Instant Monologues
Cycle Instant Monologue


CYCLE

INT: A LIVING ROOM

MARIA, a woman in her early forties, is rocking her infant son while breastfeeding late at night. There is a storm outside.

MARIA

(Is singing a lullaby and slowly stops)

This is it. There are some moments you know you'll remember forever. Not because something memorable happens, but because for just the briefest moment you get broken out of the cycle of endless days and you understand exactly where that moment stands in the whole history of the world.

(Looks down at the baby and smiles)

You would be the one making me notice it, too. I never thought I'd want anything to do with your kind. "Give away your life and never get it back" would be the censored version of my views on parenthood. I couldn't imagine anyone wanting to wake up in the middle of the night to let a leech suck on their chapped nipples, then be a zombie all day doing laundry and listening to the little parasite scream. Day after day after day. I thought I'd be giving away my youth.
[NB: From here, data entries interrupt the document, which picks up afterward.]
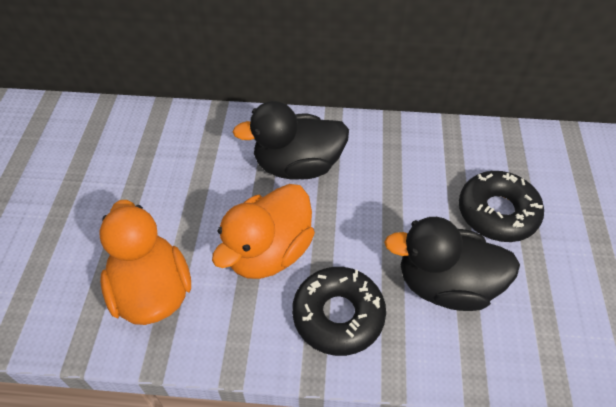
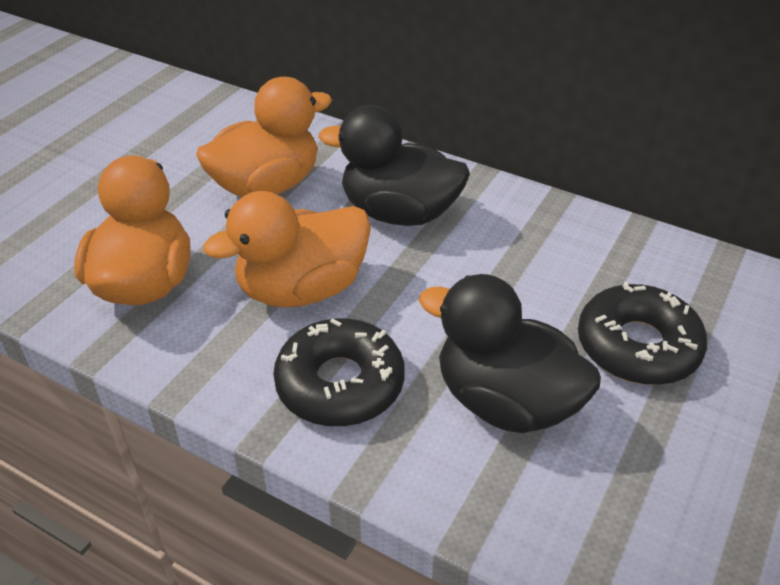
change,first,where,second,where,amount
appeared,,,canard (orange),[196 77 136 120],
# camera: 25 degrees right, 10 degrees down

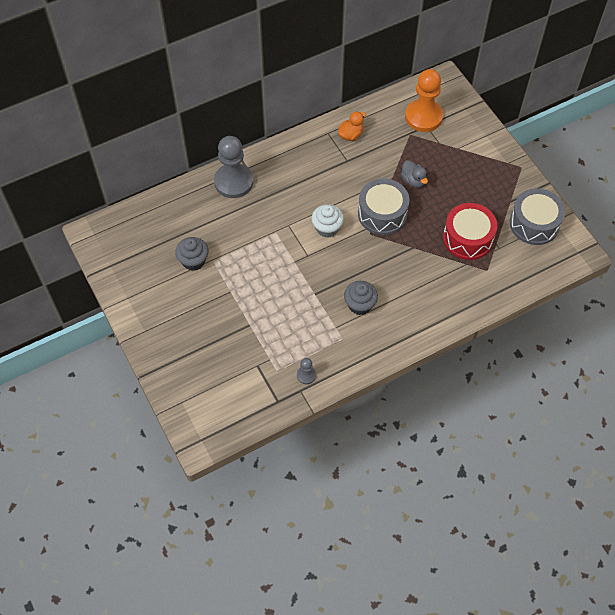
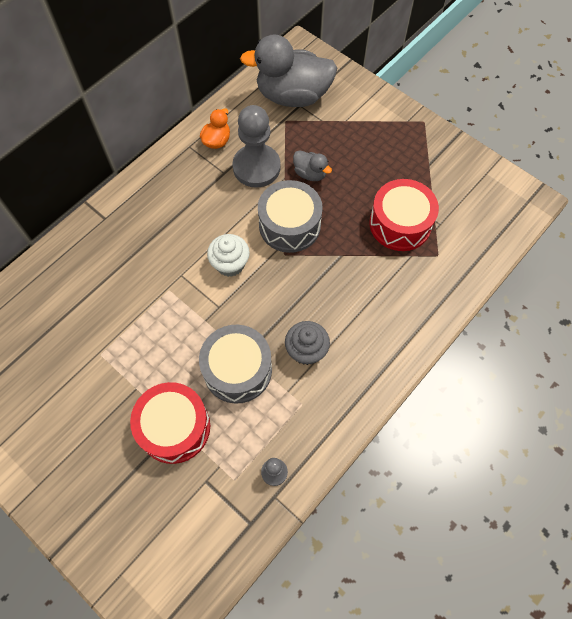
change,first,where,second,where,amount
appeared,,,tambour (rouge),[130 382 80 82],
relocated,tambour (gris),[510 188 55 57],,[199 325 73 79],
relocated,pion (gris),[214 136 39 62],,[232 105 49 83],
exchanged,pion (orange),[405 69 38 63],canard (gris),[240 34 97 73],
missing,muffin (gris),[175 237 33 34],,,
# camera: 20 degrees left, 5 degrees up

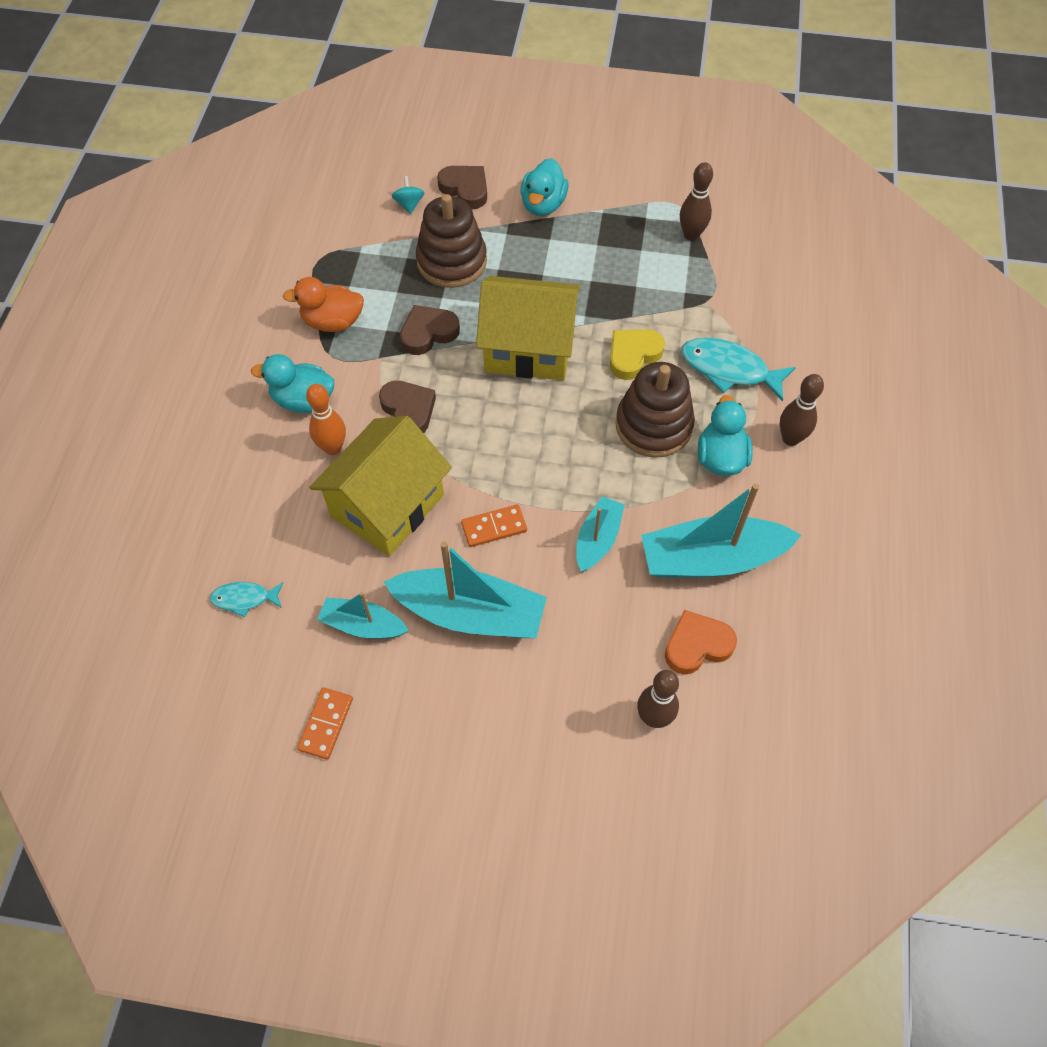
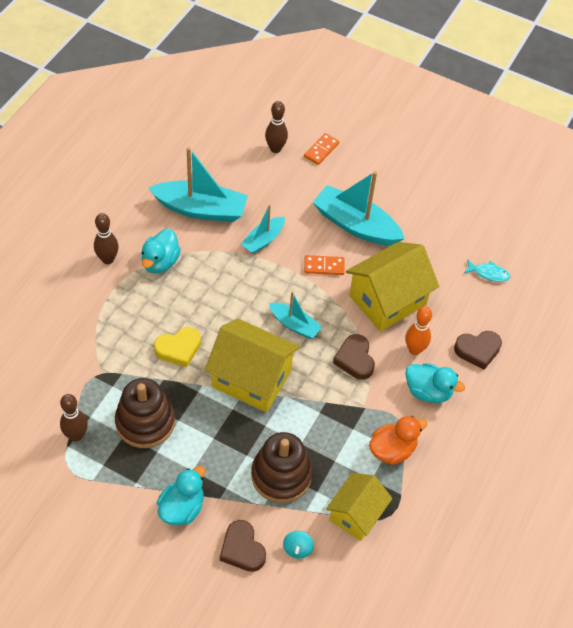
change,first,where,second,where,amount
relocated,jouet à empiler (marron),[615 362 80 96],,[115 378 60 70],
relocated,bateau (turquoise),[317 592 92 46],,[269 291 53 48],
relocated,domino (orange),[297 688 56 71],,[304 133 35 32],
appeared,,,maison (jaune),[326 473 66 68],
spun,canard (orange),[283 277 81 55],,[369 416 59 49],45 degrees counterclockwise
relocated,cœur (marron),[400 305 60 50],,[454 331 48 39],
missing,cœur (orange),[665 610 72 65],,,
missing,poisson (turquoise),[681 337 115 65],,,
# camera: 165 degrees left, 5 degrees down

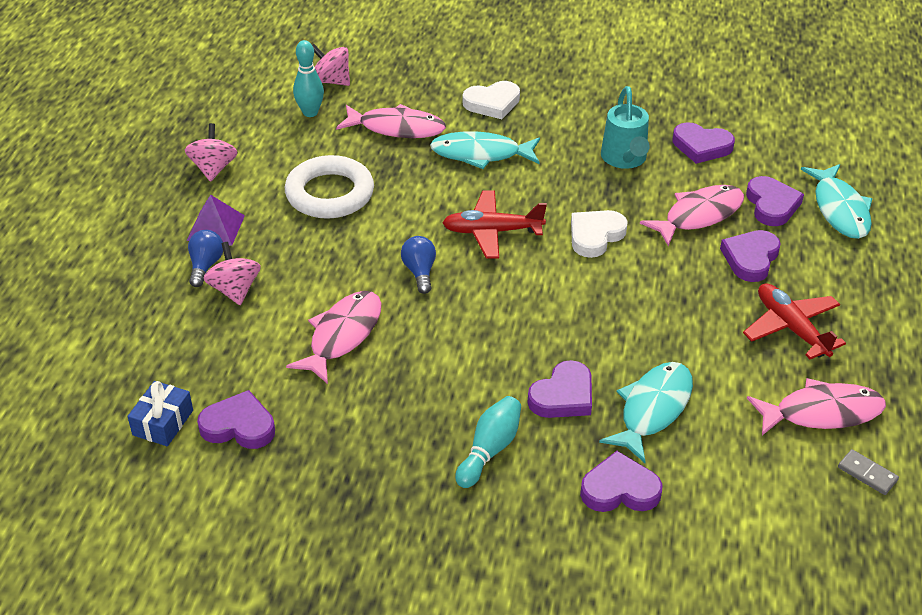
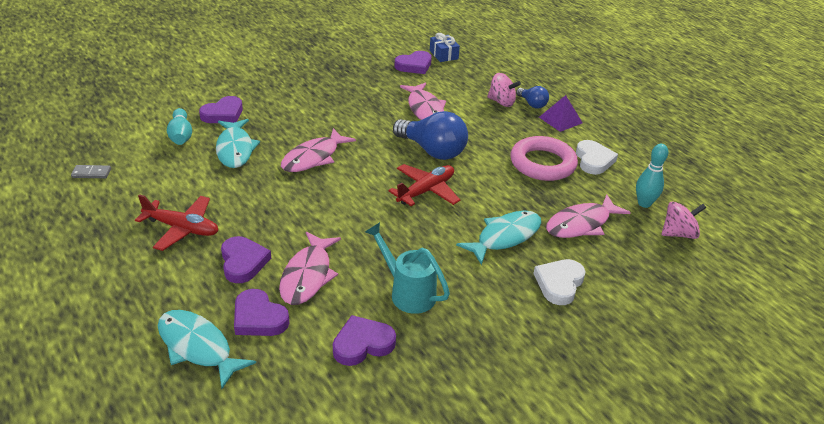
change,first,where,second,where,amount
relocated,quille (turquoise),[455 396 66 92],,[167 108 25 37],
relocated,poisson (rose),[747 378 139 57],,[281 128 75 44],
size,ampoule (bleu),[401 236 35 58],,[393 111 75 49],x1.93
colour,anneau (blanc),[285 155 89 64],anneau (rose),[511 136 67 45],
relocated,cœur (blanc),[571 210 57 48],,[576 140 42 35],
missing,toupie (rose),[185 123 53 59],,,
missing,cœur (violet),[527 360 65 58],,,
# camera: 135 degrees right, 5 degrees down

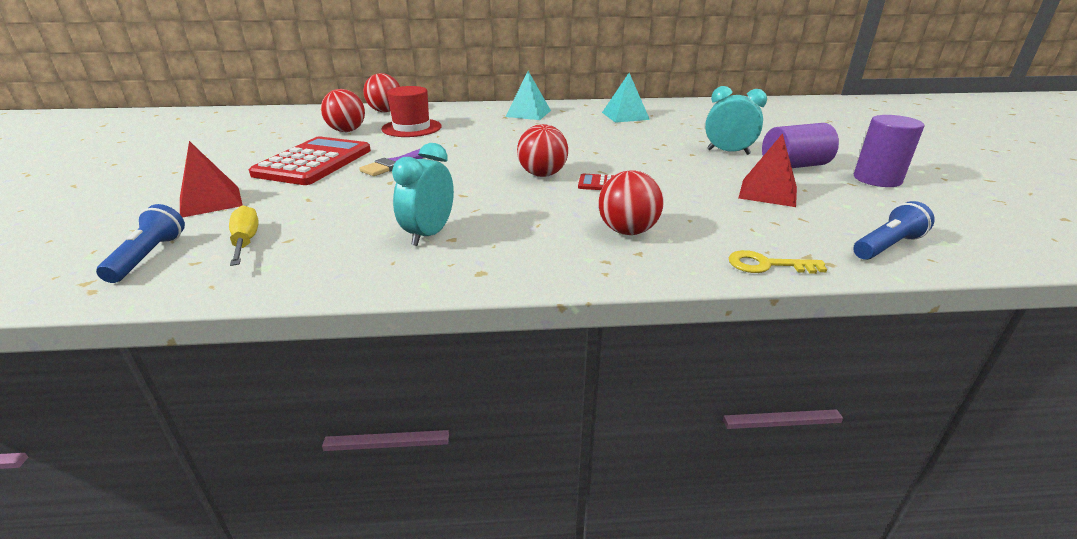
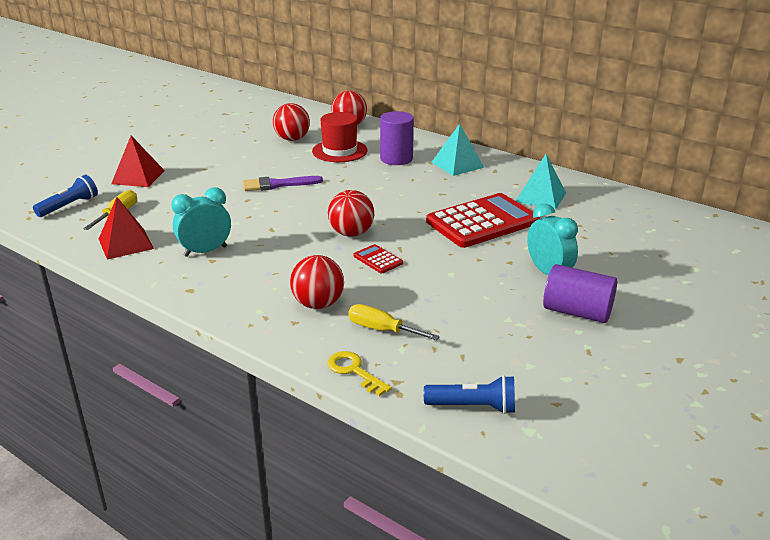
change,first,where,second,where,amount
relocated,pyramide (rouge),[739 133 58 74],,[99 197 55 62],
appeared,,,tournevis (jaune),[348 304 92 36],
relocated,cylindre (violet),[854 115 70 72],,[380 111 34 54],
relocated,calculatrice (rouge),[249 137 122 48],,[426 193 114 55],
# camera: 40 degrees right, 0 degrees up

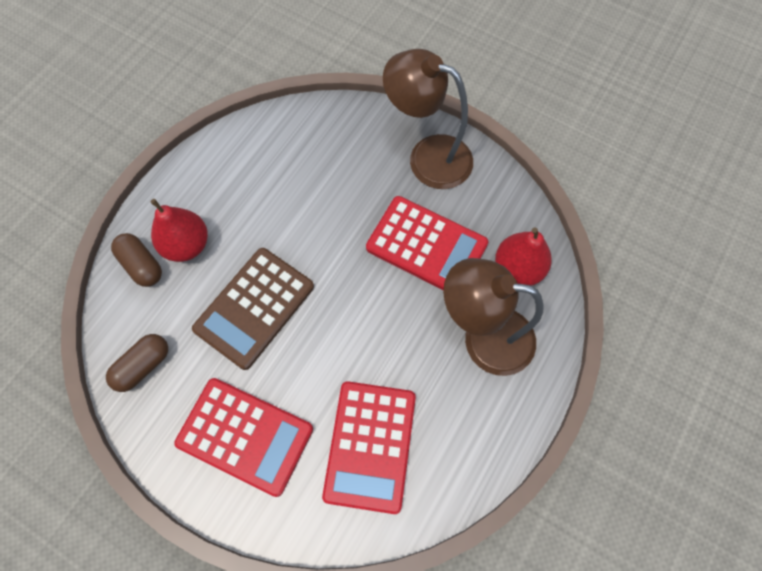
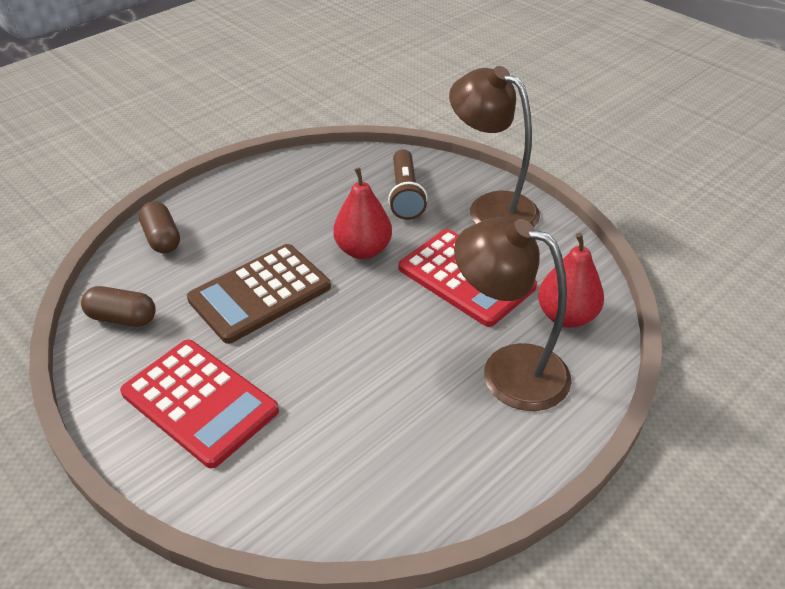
change,first,where,second,where,amount
spun,gélule (marron),[106 334 62 58],,[81 286 74 41],45 degrees clockwise
relocated,poire (rouge),[150 199 58 63],,[333 168 59 91],
appeared,,,lampe de poche (marron),[388 149 39 71],
missing,calculatrice (rouge),[322 381 94 133],,,
# camera: 15 degrees right, 25 degrees down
As though youth is something you can just hold onto if you hold out on making choices.

(Looks outside)

The most important thing is realizing that it all ends anyway, and you can't stop any of it. I didn't want to know that before now. I wanted the illusion that I could stay rooted and the world would flow around my ankles. But here you are and my nipples are chapped and sometimes I do feel like a zombie, but it isn't unending, it's…ephemeral. Rain pattering on the roof and your tiny body fitting perfectly in my arms and my skin still looks youngish and none of it is going to last very long at all. You're my little barometer for how quickly time really passes. I never knew until right now. I was afraid to know, I think.

(With a look of deep contentment)

And it isn't nearly as scary as I thought. Now that you're here, I can see your whole life ahead of you, which means that I have to see my whole life ahead of me too. I'm going to get old. You're going to become such a beautiful young man. I wasn't really aware that I would die until right now, or that I'd be so okay with it. Forty years of running from this one realization, and it isn't so bad now that it's here. Knowing that being replaced in the world can be a kind of joy. Knowing that the cycle doesn't have to be the grind of the wheel turning—it can be winter, spring, summer, fall.